1C:Enterprise clients can run literally anywhere. There are native desktop clients for Windows, Linux and macOS. There is a web client working on almost any web browser known to humankind. And there are mobile clients for both iOS and Android. Then, there is a 1C Server, that also works on Windows and Linux. And when you use the 1C Server you also need a database server, which can be one of these four guys. Obviously, this is a lot of ground to cover. So what we are going to do instead is to look at the most common scenarios and learn all we need to know to figure out the rest.
Let’s start with the simplest installation there is. Say, I’m just starting using 1C:Enterprise and decided to build a relatively simple app on my desktop computer that runs Windows. For development I need 1C Designer. To test the app I’m developing I need 1C Client. I also need the 1C file-based database to store both my application and my data. All of this lives inside the 1C:Enterprise 8 component, so this is what I do.
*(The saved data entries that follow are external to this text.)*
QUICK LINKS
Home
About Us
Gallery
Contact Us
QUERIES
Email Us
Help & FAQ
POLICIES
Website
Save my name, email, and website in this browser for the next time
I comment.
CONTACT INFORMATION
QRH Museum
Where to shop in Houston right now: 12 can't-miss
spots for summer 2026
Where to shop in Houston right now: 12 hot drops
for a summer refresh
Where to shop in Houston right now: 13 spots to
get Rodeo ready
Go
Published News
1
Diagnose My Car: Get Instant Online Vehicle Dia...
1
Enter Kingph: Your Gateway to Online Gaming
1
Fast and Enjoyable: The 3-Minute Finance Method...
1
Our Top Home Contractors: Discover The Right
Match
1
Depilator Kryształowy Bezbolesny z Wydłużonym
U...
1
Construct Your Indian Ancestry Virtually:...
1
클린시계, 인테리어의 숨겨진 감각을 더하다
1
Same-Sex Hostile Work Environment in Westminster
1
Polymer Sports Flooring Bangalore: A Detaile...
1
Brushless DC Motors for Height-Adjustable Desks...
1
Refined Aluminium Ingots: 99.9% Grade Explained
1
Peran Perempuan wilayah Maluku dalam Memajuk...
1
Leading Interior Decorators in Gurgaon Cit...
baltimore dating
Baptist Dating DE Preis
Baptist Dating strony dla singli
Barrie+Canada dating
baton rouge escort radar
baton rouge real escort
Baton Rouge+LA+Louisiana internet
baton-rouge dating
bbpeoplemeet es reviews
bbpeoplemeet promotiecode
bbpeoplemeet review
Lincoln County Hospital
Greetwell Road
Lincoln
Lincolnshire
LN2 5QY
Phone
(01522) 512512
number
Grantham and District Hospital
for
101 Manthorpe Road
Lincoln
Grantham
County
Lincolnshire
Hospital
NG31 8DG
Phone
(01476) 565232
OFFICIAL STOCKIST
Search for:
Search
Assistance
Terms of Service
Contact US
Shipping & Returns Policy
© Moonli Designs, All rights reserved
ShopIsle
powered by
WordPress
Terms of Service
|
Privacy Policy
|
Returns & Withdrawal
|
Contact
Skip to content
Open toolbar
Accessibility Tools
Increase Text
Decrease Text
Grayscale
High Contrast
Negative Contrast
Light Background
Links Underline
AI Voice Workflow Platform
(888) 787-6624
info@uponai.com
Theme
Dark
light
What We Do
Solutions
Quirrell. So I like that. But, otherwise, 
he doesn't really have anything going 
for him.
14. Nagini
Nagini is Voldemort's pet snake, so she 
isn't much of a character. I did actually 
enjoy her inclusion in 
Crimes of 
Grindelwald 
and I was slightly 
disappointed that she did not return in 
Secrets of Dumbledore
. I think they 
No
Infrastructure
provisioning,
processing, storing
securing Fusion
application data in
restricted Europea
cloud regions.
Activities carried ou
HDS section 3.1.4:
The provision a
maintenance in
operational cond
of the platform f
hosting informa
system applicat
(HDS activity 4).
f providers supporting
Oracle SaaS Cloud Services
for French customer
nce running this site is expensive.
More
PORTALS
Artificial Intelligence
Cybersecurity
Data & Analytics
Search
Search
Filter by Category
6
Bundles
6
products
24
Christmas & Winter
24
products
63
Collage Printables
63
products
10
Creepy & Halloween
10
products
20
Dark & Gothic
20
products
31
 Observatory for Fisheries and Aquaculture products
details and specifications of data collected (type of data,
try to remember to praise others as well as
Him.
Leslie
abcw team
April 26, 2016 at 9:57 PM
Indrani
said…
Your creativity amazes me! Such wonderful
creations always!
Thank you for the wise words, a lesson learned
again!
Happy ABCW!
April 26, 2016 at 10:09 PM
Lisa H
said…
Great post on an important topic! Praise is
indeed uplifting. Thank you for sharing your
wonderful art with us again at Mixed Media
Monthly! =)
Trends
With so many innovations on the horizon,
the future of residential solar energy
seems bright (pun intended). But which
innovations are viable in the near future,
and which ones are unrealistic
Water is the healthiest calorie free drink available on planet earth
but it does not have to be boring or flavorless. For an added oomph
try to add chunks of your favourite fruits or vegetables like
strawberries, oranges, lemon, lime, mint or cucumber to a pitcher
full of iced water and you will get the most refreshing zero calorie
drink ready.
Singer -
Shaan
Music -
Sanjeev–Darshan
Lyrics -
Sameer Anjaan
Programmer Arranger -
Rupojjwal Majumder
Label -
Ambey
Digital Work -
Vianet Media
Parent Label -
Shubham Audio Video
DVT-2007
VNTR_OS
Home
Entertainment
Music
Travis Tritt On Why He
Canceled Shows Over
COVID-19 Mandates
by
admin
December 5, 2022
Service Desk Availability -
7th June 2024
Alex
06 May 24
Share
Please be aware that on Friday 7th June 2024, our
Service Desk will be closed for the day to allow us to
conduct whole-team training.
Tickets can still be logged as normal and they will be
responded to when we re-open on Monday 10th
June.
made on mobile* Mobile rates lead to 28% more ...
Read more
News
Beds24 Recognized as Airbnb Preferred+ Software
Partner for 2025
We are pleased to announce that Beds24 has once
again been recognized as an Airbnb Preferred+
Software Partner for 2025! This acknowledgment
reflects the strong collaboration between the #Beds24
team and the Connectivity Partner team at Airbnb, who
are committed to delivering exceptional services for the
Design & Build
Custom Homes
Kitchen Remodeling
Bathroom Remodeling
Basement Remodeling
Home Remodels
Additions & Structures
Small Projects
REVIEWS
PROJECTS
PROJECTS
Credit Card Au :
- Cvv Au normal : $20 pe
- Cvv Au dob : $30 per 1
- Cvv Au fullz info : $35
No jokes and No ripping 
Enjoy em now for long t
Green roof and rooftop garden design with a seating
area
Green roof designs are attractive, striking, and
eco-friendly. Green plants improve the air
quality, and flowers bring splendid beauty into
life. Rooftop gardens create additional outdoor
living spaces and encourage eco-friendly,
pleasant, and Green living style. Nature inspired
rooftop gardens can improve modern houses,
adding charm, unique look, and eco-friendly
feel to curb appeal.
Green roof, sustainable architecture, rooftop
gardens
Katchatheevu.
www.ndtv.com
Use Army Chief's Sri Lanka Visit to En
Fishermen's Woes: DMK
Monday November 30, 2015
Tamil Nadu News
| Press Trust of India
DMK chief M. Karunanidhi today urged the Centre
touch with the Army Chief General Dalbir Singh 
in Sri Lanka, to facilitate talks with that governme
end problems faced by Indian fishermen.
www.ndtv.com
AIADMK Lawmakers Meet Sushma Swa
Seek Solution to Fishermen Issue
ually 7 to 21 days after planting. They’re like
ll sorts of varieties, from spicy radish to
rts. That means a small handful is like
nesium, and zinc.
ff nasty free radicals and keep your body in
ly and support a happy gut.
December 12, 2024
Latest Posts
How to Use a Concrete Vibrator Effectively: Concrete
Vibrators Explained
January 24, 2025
This is the Platform distribution I just downloaded from the 1C site. It’s a RAR archive, so I need the WinRAR application to open it. Which I have, so I’m running it and unzipping the file just like this.
This is what I’ve got here, so I run the setup, and this is my components list. The first component contains all I need, and the rest of it is useless to me so far. So, these settings are perfect, and I’m just moving on with the installation like this. This HASP thingy is a license key dongle driver, which we will never need, So, I’m, turning this off and leaving this on to prevent the Platform from losing time searching for the dongle. And the installation is done.
Let’s go to the Program Files and see what we’ve got there. So, this is where the Platform lives. And these are different Platform versions installed on this computer. This is the latest version we just installed, and these are the two main executables we need: Designer and Client But we don’t need to remember what’s where or even what version is the latest one. Instead, we just go here, run this 1cestart executable and it launches the Platform for us.
And the first thing we need to do is to create an infobase. This is what we call 1C:Enterprise database that stores application, data and settings - all in one place. This is exactly what I need, so I click Yes here. I don’t have an existing infobase I want to connect to, so, this is my choice.
Next. This is where I would see all 1C application distributives if I had any. But now I need to create a new one, so I’m clicking Next. Here I need to come up with the infobase name like this, and tell the Platform where I want to store my infobase: in the 1C file-based database or DBMS-based infobase (that also requires 1C Server). I want the file-base one, so I just click next.
This is the folder the Platform suggests storing the database, which is completely fine with me. And this is a whole bunch of startup options I’m gonna leave as is for now. And this is our new infobase. OK, let’s run Designer and start developing, shall we? Oops. No, not that fast. So, the Platform can be downloaded from the website for free, but to start using it, you need to buy a license.
Let me show you how it works. So, this is my desktop, and this is what the Platform does when I run the app. It scans the computer it sits on, collects low-level hardware parameters and encodes them into a digital fingerprint unique to this specific computer. Then it looks for the license file with the exact same fingerprint. If the file’s found, the access is granted, and the Platform starts running. If it’s not… You already saw what happens.
So, there is one more thing we need to add to the picture - a license. There are three types of licenses the Platform uses. The single-user one. The multi-user one. And the Server one. The single-user license allows you to run any number of 1C clients on one specific computer. So, this is what we need here. When you buy a license, 1C sends you an email containing something like that. This is the license number. And these are the PIN codes you need to activate the license. It means that you can activate this license on several computers but not at the same time.
Say, I activated this license on this computer using this PIN. Then something happened, and now I need to move all my 1C activities to a new computer. First thing I need to do is to stop using 1C:Enterprise on the old computer in any way. Then I can set up the same license using the second PIN and the Platform will be activated.
What happens if there are two computers trying to work with the same single-user license? The license will be locked everywhere and you won’t be able to use any of its PINs ever again. OK.
Let’s install the single-user license to our desktop, shall we? First of all, as soon as you have an Internet connection, you never need this second option. So, I’m clicking here. These are my license details, so I’m copy-pasting the license number here and the first PIN code here. Clicking next, and here are two options. We use this one when activating this specific license for the first time. And we use the second one when we are going to use other PINs for some reason.
So, I’m clicking here and here is a whole bunch of info I now need to provide the Platform with. The sole purpose of this form is to collect verifiable info that can be checked whenever you need to reactivate this license using other PINs. Basically, it’s an analog of “your mother’s maiden name” question many online services use. So, you need to fill the form out like this, and then you definitely want to save it to a file (and remember where the file lives). Then I switch on this disclaimer checkbox, click Next. Once more. And here we go. The license is activated.
Clicking Finish, and the Designer is now open, so I can start developing my application. This was the simplest scenario: one Windows computer, one user, one single-user license.